§ WHAT IS NEEDED:
Below are some records; output all of them exactly.

BEGIN DATASET RECORDS

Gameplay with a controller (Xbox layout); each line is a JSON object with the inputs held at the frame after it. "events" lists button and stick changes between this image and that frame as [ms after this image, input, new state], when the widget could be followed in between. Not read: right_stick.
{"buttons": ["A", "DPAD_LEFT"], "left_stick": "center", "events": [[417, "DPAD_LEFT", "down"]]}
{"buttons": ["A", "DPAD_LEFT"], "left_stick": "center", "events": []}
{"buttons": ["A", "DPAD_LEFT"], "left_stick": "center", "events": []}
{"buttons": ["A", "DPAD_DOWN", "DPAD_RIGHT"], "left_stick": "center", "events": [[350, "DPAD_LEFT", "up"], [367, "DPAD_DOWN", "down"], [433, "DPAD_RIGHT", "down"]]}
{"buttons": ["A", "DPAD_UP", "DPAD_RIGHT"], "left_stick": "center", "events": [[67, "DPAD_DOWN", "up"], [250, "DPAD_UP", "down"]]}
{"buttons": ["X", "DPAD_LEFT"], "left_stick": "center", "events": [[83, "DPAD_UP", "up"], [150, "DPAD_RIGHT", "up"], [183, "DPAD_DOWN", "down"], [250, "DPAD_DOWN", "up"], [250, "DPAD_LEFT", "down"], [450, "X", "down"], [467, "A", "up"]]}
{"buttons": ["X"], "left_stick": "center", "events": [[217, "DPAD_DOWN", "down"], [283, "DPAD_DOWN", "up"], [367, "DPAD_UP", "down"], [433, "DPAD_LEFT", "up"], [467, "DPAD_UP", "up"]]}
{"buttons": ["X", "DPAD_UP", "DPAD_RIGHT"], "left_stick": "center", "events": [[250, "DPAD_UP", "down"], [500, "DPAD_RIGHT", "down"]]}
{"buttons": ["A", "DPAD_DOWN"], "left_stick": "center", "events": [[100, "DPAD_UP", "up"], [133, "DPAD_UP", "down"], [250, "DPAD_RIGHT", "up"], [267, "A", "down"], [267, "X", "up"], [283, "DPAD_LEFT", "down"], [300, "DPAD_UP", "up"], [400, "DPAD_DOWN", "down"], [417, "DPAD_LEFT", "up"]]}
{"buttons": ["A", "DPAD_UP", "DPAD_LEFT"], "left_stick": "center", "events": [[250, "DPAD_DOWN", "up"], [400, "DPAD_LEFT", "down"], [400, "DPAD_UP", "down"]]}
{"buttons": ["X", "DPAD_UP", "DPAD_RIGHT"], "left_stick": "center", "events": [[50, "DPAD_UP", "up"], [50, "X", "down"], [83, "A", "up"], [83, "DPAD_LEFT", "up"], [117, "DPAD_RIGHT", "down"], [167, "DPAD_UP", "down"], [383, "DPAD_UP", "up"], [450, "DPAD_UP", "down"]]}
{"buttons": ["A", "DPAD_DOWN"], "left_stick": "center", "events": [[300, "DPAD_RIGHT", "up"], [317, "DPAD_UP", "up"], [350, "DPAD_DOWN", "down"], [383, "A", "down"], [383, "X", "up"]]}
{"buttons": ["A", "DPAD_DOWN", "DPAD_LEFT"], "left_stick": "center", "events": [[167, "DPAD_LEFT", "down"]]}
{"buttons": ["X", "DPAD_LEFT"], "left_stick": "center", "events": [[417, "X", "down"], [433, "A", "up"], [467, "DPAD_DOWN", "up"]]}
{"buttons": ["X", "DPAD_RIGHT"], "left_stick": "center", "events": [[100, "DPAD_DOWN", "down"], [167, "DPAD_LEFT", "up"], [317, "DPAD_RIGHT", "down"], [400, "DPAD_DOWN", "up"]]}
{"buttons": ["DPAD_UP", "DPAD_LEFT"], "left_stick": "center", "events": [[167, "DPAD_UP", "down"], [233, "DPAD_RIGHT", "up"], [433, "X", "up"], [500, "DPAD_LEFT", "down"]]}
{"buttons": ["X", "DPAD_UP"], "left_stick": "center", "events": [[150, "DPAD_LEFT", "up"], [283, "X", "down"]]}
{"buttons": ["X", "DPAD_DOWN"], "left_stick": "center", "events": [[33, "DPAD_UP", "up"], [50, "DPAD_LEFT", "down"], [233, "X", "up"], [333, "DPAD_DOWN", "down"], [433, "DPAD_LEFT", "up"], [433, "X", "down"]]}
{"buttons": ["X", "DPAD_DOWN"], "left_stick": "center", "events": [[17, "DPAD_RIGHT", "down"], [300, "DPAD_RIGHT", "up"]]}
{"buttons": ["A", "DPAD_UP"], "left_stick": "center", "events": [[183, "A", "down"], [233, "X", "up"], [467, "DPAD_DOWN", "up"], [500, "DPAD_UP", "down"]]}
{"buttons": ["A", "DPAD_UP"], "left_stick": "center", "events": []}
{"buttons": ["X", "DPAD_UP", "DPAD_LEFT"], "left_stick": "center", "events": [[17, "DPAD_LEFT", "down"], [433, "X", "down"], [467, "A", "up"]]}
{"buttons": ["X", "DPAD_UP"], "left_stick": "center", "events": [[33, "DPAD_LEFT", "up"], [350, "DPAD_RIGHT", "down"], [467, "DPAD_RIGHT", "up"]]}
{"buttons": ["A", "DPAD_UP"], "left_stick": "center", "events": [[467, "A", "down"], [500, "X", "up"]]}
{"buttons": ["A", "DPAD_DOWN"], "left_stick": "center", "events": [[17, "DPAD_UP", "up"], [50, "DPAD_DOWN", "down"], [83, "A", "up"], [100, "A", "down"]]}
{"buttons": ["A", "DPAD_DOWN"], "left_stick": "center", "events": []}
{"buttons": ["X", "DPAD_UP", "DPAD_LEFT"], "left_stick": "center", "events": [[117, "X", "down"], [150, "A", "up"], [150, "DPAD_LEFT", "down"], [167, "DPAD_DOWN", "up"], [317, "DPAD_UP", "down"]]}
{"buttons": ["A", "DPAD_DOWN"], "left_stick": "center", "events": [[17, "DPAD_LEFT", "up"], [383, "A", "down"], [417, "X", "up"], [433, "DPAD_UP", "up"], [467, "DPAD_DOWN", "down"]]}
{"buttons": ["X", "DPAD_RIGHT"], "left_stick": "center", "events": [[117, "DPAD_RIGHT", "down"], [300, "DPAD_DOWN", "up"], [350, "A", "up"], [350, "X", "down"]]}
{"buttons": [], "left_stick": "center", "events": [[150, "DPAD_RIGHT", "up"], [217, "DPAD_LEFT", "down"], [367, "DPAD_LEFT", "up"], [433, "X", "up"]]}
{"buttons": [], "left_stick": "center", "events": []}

END DATASET RECORDS

§ OUTPUT OF THE EXERCISE:
Gameplay with a controller (Xbox layout); each line is a JSON object with the inputs held at the frame after it. "events" lists button and stick changes between this image and that frame as [ms after this image, input, new state], when the widget could be followed in between. Not read: right_stick.
{"buttons": ["A", "DPAD_LEFT"], "left_stick": "center", "events": [[417, "DPAD_LEFT", "down"]]}
{"buttons": ["A", "DPAD_LEFT"], "left_stick": "center", "events": []}
{"buttons": ["A", "DPAD_LEFT"], "left_stick": "center", "events": []}
{"buttons": ["A", "DPAD_DOWN", "DPAD_RIGHT"], "left_stick": "center", "events": [[350, "DPAD_LEFT", "up"], [367, "DPAD_DOWN", "down"], [433, "DPAD_RIGHT", "down"]]}
{"buttons": ["A", "DPAD_UP", "DPAD_RIGHT"], "left_stick": "center", "events": [[67, "DPAD_DOWN", "up"], [250, "DPAD_UP", "down"]]}
{"buttons": ["X", "DPAD_LEFT"], "left_stick": "center", "events": [[83, "DPAD_UP", "up"], [150, "DPAD_RIGHT", "up"], [183, "DPAD_DOWN", "down"], [250, "DPAD_DOWN", "up"], [250, "DPAD_LEFT", "down"], [450, "X", "down"], [467, "A", "up"]]}
{"buttons": ["X"], "left_stick": "center", "events": [[217, "DPAD_DOWN", "down"], [283, "DPAD_DOWN", "up"], [367, "DPAD_UP", "down"], [433, "DPAD_LEFT", "up"], [467, "DPAD_UP", "up"]]}
{"buttons": ["X", "DPAD_UP", "DPAD_RIGHT"], "left_stick": "center", "events": [[250, "DPAD_UP", "down"], [500, "DPAD_RIGHT", "down"]]}
{"buttons": ["A", "DPAD_DOWN"], "left_stick": "center", "events": [[100, "DPAD_UP", "up"], [133, "DPAD_UP", "down"], [250, "DPAD_RIGHT", "up"], [267, "A", "down"], [267, "X", "up"], [283, "DPAD_LEFT", "down"], [300, "DPAD_UP", "up"], [400, "DPAD_DOWN", "down"], [417, "DPAD_LEFT", "up"]]}
{"buttons": ["A", "DPAD_UP", "DPAD_LEFT"], "left_stick": "center", "events": [[250, "DPAD_DOWN", "up"], [400, "DPAD_LEFT", "down"], [400, "DPAD_UP", "down"]]}
{"buttons": ["X", "DPAD_UP", "DPAD_RIGHT"], "left_stick": "center", "events": [[50, "DPAD_UP", "up"], [50, "X", "down"], [83, "A", "up"], [83, "DPAD_LEFT", "up"], [117, "DPAD_RIGHT", "down"], [167, "DPAD_UP", "down"], [383, "DPAD_UP", "up"], [450, "DPAD_UP", "down"]]}
{"buttons": ["A", "DPAD_DOWN"], "left_stick": "center", "events": [[300, "DPAD_RIGHT", "up"], [317, "DPAD_UP", "up"], [350, "DPAD_DOWN", "down"], [383, "A", "down"], [383, "X", "up"]]}
{"buttons": ["A", "DPAD_DOWN", "DPAD_LEFT"], "left_stick": "center", "events": [[167, "DPAD_LEFT", "down"]]}
{"buttons": ["X", "DPAD_LEFT"], "left_stick": "center", "events": [[417, "X", "down"], [433, "A", "up"], [467, "DPAD_DOWN", "up"]]}
{"buttons": ["X", "DPAD_RIGHT"], "left_stick": "center", "events": [[100, "DPAD_DOWN", "down"], [167, "DPAD_LEFT", "up"], [317, "DPAD_RIGHT", "down"], [400, "DPAD_DOWN", "up"]]}
{"buttons": ["DPAD_UP", "DPAD_LEFT"], "left_stick": "center", "events": [[167, "DPAD_UP", "down"], [233, "DPAD_RIGHT", "up"], [433, "X", "up"], [500, "DPAD_LEFT", "down"]]}
{"buttons": ["X", "DPAD_UP"], "left_stick": "center", "events": [[150, "DPAD_LEFT", "up"], [283, "X", "down"]]}
{"buttons": ["X", "DPAD_DOWN"], "left_stick": "center", "events": [[33, "DPAD_UP", "up"], [50, "DPAD_LEFT", "down"], [233, "X", "up"], [333, "DPAD_DOWN", "down"], [433, "DPAD_LEFT", "up"], [433, "X", "down"]]}
{"buttons": ["X", "DPAD_DOWN"], "left_stick": "center", "events": [[17, "DPAD_RIGHT", "down"], [300, "DPAD_RIGHT", "up"]]}
{"buttons": ["A", "DPAD_UP"], "left_stick": "center", "events": [[183, "A", "down"], [233, "X", "up"], [467, "DPAD_DOWN", "up"], [500, "DPAD_UP", "down"]]}
{"buttons": ["A", "DPAD_UP"], "left_stick": "center", "events": []}
{"buttons": ["X", "DPAD_UP", "DPAD_LEFT"], "left_stick": "center", "events": [[17, "DPAD_LEFT", "down"], [433, "X", "down"], [467, "A", "up"]]}
{"buttons": ["X", "DPAD_UP"], "left_stick": "center", "events": [[33, "DPAD_LEFT", "up"], [350, "DPAD_RIGHT", "down"], [467, "DPAD_RIGHT", "up"]]}
{"buttons": ["A", "DPAD_UP"], "left_stick": "center", "events": [[467, "A", "down"], [500, "X", "up"]]}
{"buttons": ["A", "DPAD_DOWN"], "left_stick": "center", "events": [[17, "DPAD_UP", "up"], [50, "DPAD_DOWN", "down"], [83, "A", "up"], [100, "A", "down"]]}
{"buttons": ["A", "DPAD_DOWN"], "left_stick": "center", "events": []}
{"buttons": ["X", "DPAD_UP", "DPAD_LEFT"], "left_stick": "center", "events": [[117, "X", "down"], [150, "A", "up"], [150, "DPAD_LEFT", "down"], [167, "DPAD_DOWN", "up"], [317, "DPAD_UP", "down"]]}
{"buttons": ["A", "DPAD_DOWN"], "left_stick": "center", "events": [[17, "DPAD_LEFT", "up"], [383, "A", "down"], [417, "X", "up"], [433, "DPAD_UP", "up"], [467, "DPAD_DOWN", "down"]]}
{"buttons": ["X", "DPAD_RIGHT"], "left_stick": "center", "events": [[117, "DPAD_RIGHT", "down"], [300, "DPAD_DOWN", "up"], [350, "A", "up"], [350, "X", "down"]]}
{"buttons": [], "left_stick": "center", "events": [[150, "DPAD_RIGHT", "up"], [217, "DPAD_LEFT", "down"], [367, "DPAD_LEFT", "up"], [433, "X", "up"]]}
{"buttons": [], "left_stick": "center", "events": []}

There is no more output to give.